A potential explanation for bias sampling behavior

Research on search behavior in online and consumer contexts suggests that exploration increases with lower search costs (Hills and Hertwig, 2010; Hills et al., 2013; Levav et al., 2012). However, participants in previous experiments often searched under uncertainty with little a-priori information about the outcome distribution. In our experiment, we observed that participants prioritized sampling all five available outcomes, even though they knew that information in the smallest bin of a skewed distribution contributed little to estimating the true mean. While this sampling pattern introduced a bias in the experienced mean, participants partly adjusted for it when estimating the mean, suggesting that they were aware of their sampling bias. This implies that participants’ behavior was not merely an artifact of irrational sampling but rather a strategic approach to information gathering. Previous research have proposed multiple accounts of motivated search, such as attention-induced search (Zilker and Pachur, 2022; Pachur et al., 2018) and confirmation bias in search (Jonas et al., 2001; Suzuki and Yamamoto, 2021). For example, people may focus their search on the most visually salient item, such as one with the brightest color, simply because it captures attention. However, these accounts do not fully explain our findings, as it is unclear for why participants devoted more attention, or exhibited confirmation bias, toward sampling the bin with the lowest probability while comparatively neglecting the bin with the highest probability.

◆ Collected data entries:
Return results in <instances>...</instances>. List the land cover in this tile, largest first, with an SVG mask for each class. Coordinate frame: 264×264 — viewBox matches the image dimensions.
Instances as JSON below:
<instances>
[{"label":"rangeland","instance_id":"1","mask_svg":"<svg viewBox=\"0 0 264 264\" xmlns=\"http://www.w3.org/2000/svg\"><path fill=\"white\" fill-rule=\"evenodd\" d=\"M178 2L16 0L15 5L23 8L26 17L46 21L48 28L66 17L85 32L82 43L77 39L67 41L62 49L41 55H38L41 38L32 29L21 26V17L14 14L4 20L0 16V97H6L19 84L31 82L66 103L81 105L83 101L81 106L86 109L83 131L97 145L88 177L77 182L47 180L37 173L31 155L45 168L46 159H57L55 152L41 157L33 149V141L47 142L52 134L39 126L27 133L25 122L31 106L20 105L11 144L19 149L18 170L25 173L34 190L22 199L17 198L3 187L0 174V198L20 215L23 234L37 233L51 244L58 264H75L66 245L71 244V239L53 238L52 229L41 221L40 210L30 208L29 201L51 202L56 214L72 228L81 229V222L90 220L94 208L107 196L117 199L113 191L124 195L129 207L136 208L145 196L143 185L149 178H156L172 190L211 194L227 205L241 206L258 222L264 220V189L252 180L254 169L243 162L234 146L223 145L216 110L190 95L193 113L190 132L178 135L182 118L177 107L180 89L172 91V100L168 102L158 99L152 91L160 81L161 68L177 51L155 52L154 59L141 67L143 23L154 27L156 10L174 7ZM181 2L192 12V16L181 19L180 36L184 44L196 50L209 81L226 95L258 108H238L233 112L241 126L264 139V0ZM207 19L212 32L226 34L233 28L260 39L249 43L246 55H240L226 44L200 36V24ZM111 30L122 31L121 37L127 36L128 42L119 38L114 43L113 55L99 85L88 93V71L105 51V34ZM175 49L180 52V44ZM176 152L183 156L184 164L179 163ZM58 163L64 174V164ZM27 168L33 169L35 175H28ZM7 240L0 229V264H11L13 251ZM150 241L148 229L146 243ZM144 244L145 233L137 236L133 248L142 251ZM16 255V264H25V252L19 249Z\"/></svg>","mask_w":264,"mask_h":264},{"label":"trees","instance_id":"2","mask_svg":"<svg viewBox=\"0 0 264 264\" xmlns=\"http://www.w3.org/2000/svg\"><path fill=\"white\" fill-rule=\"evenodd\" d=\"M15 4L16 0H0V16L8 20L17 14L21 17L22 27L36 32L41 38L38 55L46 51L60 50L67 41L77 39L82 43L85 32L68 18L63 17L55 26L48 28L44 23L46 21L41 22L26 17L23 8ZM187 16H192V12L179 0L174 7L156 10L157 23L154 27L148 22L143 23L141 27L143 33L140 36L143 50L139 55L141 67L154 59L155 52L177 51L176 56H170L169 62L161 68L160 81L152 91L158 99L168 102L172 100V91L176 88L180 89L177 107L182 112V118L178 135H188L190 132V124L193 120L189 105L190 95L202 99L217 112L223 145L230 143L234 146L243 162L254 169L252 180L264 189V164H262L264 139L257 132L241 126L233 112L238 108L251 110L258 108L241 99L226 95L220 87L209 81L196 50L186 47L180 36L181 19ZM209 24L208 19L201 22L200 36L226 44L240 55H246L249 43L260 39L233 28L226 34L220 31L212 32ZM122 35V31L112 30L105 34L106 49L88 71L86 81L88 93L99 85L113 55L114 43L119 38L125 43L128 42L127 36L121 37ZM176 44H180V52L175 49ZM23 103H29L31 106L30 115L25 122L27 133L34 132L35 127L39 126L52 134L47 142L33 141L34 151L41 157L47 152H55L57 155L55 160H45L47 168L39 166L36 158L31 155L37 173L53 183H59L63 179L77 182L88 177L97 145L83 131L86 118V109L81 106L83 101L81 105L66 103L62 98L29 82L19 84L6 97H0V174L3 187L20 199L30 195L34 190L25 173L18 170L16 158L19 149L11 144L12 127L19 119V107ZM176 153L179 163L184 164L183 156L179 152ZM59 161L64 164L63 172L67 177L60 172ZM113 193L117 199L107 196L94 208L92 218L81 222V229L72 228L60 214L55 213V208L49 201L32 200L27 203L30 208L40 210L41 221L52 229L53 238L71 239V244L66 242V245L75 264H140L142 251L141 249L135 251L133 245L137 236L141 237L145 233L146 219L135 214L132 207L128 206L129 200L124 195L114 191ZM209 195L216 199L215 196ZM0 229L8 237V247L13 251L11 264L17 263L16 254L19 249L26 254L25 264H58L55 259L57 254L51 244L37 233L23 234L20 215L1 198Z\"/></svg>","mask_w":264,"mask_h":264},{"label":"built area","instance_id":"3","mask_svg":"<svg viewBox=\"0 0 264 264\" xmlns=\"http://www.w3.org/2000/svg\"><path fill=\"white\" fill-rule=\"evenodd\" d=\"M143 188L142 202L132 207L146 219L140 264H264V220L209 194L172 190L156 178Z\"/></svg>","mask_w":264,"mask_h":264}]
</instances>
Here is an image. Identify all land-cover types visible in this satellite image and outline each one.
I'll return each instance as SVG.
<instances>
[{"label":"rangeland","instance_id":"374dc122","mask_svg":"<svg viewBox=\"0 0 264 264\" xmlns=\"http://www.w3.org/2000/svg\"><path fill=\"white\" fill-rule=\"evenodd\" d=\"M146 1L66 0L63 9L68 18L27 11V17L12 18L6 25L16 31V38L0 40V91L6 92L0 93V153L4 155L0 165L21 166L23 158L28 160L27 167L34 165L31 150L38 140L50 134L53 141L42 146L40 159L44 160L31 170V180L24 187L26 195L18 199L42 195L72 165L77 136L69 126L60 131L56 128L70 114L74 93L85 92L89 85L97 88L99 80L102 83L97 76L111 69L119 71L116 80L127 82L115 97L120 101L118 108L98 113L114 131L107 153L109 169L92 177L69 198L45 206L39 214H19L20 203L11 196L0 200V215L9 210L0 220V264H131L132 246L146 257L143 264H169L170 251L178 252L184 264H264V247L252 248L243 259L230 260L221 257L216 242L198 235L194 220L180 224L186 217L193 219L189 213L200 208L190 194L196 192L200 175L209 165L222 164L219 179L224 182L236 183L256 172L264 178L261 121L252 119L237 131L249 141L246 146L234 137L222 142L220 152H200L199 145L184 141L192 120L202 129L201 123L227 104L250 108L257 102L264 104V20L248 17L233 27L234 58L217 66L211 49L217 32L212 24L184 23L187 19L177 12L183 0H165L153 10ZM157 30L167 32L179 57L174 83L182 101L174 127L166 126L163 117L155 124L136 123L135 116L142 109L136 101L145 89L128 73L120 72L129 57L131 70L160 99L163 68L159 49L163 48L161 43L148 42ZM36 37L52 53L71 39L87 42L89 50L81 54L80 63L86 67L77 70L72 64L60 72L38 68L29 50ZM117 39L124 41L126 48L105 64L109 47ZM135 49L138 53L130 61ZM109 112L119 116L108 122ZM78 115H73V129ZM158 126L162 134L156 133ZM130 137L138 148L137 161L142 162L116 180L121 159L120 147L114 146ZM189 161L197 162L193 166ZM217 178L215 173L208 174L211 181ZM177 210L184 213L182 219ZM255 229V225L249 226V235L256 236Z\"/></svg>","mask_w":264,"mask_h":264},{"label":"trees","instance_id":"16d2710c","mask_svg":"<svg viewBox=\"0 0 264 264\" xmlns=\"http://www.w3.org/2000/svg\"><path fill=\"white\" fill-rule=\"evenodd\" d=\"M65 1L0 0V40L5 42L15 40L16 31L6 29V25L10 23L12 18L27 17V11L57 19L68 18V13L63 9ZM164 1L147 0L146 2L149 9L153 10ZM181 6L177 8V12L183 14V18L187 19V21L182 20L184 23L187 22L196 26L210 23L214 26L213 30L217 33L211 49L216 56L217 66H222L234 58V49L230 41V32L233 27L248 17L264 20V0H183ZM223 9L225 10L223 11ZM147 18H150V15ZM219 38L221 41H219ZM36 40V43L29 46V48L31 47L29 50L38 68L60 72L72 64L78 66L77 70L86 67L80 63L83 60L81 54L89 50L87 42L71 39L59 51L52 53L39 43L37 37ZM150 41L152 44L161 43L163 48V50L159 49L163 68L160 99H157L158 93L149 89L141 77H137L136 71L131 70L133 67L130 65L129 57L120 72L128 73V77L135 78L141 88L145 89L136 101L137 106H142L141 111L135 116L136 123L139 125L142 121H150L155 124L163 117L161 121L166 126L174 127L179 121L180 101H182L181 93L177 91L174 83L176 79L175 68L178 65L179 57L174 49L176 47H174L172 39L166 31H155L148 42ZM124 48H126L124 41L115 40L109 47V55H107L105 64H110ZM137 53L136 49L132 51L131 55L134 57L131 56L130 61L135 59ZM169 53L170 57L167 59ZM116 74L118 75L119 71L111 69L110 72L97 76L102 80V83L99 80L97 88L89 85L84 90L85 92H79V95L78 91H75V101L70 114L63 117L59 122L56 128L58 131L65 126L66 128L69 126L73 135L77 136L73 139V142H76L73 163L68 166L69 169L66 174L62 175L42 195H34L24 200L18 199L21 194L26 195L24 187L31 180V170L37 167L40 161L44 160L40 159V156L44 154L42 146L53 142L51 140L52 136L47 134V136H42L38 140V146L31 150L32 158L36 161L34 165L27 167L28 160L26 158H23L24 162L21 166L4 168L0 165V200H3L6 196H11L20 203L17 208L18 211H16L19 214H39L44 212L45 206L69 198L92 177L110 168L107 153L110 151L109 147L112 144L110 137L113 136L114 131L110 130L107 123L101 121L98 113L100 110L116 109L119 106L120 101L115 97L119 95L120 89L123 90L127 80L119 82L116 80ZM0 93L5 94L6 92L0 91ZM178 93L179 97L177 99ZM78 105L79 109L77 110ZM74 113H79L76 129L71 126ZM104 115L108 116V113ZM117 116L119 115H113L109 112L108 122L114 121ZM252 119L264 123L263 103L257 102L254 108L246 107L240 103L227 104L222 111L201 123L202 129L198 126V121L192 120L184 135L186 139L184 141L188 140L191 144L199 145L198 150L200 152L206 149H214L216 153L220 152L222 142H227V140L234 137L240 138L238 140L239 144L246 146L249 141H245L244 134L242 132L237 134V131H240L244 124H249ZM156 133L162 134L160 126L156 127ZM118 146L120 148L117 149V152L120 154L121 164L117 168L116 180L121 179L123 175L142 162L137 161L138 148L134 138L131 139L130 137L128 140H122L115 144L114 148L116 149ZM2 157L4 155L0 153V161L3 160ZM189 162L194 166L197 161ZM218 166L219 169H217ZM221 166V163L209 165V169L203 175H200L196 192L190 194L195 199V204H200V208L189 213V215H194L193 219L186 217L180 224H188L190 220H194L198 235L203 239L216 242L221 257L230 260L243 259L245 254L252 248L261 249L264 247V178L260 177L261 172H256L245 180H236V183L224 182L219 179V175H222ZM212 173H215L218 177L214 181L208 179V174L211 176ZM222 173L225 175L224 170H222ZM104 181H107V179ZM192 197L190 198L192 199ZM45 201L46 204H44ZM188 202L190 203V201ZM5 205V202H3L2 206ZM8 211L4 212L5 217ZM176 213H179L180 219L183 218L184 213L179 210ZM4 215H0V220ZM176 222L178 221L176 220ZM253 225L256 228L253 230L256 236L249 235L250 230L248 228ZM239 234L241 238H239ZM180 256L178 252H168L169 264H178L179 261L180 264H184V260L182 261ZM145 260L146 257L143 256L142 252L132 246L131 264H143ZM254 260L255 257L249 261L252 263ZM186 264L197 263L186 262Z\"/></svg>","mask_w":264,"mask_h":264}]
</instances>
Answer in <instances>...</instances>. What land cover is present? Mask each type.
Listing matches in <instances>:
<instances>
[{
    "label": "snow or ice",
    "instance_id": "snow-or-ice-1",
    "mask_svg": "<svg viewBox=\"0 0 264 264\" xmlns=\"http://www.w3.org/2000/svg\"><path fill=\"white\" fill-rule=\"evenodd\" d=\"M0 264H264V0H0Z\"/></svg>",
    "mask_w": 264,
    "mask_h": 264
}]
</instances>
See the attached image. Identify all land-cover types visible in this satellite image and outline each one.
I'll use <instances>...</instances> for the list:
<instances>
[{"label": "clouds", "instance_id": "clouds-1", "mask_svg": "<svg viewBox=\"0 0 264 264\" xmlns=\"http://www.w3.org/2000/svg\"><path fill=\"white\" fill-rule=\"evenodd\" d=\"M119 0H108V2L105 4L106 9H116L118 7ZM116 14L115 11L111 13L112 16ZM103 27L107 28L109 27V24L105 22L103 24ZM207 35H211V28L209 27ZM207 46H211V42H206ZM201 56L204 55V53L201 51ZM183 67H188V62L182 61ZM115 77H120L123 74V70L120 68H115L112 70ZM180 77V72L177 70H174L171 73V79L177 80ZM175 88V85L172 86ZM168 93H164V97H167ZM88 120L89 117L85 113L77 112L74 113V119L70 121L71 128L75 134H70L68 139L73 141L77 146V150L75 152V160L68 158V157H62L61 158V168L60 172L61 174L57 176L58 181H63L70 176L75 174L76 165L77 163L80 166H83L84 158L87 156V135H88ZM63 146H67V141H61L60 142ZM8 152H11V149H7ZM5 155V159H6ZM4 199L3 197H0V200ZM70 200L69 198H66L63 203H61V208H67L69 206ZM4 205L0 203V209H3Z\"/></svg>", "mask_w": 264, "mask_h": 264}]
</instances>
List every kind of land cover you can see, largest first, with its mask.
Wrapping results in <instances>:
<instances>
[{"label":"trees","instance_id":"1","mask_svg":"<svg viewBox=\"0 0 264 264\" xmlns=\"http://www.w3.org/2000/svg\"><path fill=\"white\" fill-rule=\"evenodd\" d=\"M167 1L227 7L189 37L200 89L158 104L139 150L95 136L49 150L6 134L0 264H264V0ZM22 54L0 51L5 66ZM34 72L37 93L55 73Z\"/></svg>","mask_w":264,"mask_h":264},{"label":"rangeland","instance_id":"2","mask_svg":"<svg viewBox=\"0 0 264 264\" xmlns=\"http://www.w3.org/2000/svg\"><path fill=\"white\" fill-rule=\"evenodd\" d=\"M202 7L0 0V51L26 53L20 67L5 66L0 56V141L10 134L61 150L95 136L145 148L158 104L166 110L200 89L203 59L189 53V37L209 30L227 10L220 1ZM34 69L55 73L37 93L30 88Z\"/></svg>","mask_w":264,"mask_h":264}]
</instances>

◆ Exercise:
Answer these questions from the text on bias sampling behavior.
(a) Research on search in online and consumer contexts suggests that exploration increases under what condition?
(b) In the experiment, participants prioritized sampling how many available outcomes?
(c) What two accounts of motivated search have previous studies proposed?
The data are separate material and have no connection to the text on bias sampling behavior.

◆ Task response:
(a) Lower search costs.
(b) All five.
(c) Attention-induced search and confirmation bias in search.